Problem to solve → Apart from the pictures, every record here must be copied word for word.

::: Record extracts :::

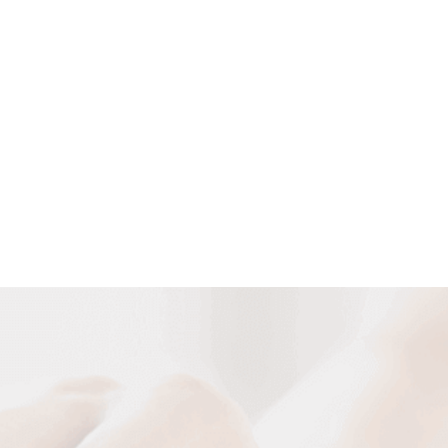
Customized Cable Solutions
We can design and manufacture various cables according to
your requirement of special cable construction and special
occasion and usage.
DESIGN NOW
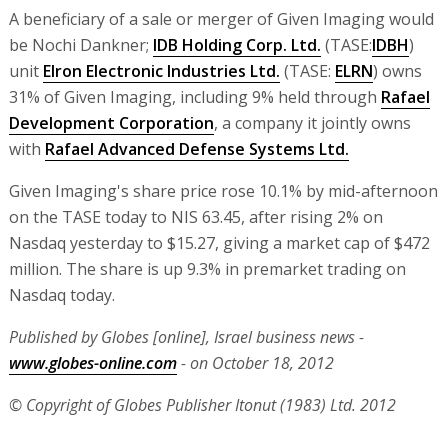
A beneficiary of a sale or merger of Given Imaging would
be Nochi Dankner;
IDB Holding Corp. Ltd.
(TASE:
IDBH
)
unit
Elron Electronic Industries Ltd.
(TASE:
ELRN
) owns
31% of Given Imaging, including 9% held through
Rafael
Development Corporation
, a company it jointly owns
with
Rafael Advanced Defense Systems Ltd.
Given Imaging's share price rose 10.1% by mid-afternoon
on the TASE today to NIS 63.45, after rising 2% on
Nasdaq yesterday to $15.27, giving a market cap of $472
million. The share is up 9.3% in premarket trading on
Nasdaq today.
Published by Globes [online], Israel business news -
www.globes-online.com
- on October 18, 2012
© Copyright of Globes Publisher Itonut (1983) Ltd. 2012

:::

Written solution →
Customized Cable Solutions
We can design and manufacture various cables according to
your requirement of special cable construction and special
occasion and usage.
DESIGN NOW
A beneficiary of a sale or merger of Given Imaging would
be Nochi Dankner;
IDB Holding Corp. Ltd.
(TASE:
IDBH
)
unit
Elron Electronic Industries Ltd.
(TASE:
ELRN
) owns
31% of Given Imaging, including 9% held through
Rafael
Development Corporation
, a company it jointly owns
with
Rafael Advanced Defense Systems Ltd.
Given Imaging's share price rose 10.1% by mid-afternoon
on the TASE today to NIS 63.45, after rising 2% on
Nasdaq yesterday to $15.27, giving a market cap of $472
million. The share is up 9.3% in premarket trading on
Nasdaq today.
Published by Globes [online], Israel business news -
www.globes-online.com
- on October 18, 2012
© Copyright of Globes Publisher Itonut (1983) Ltd. 2012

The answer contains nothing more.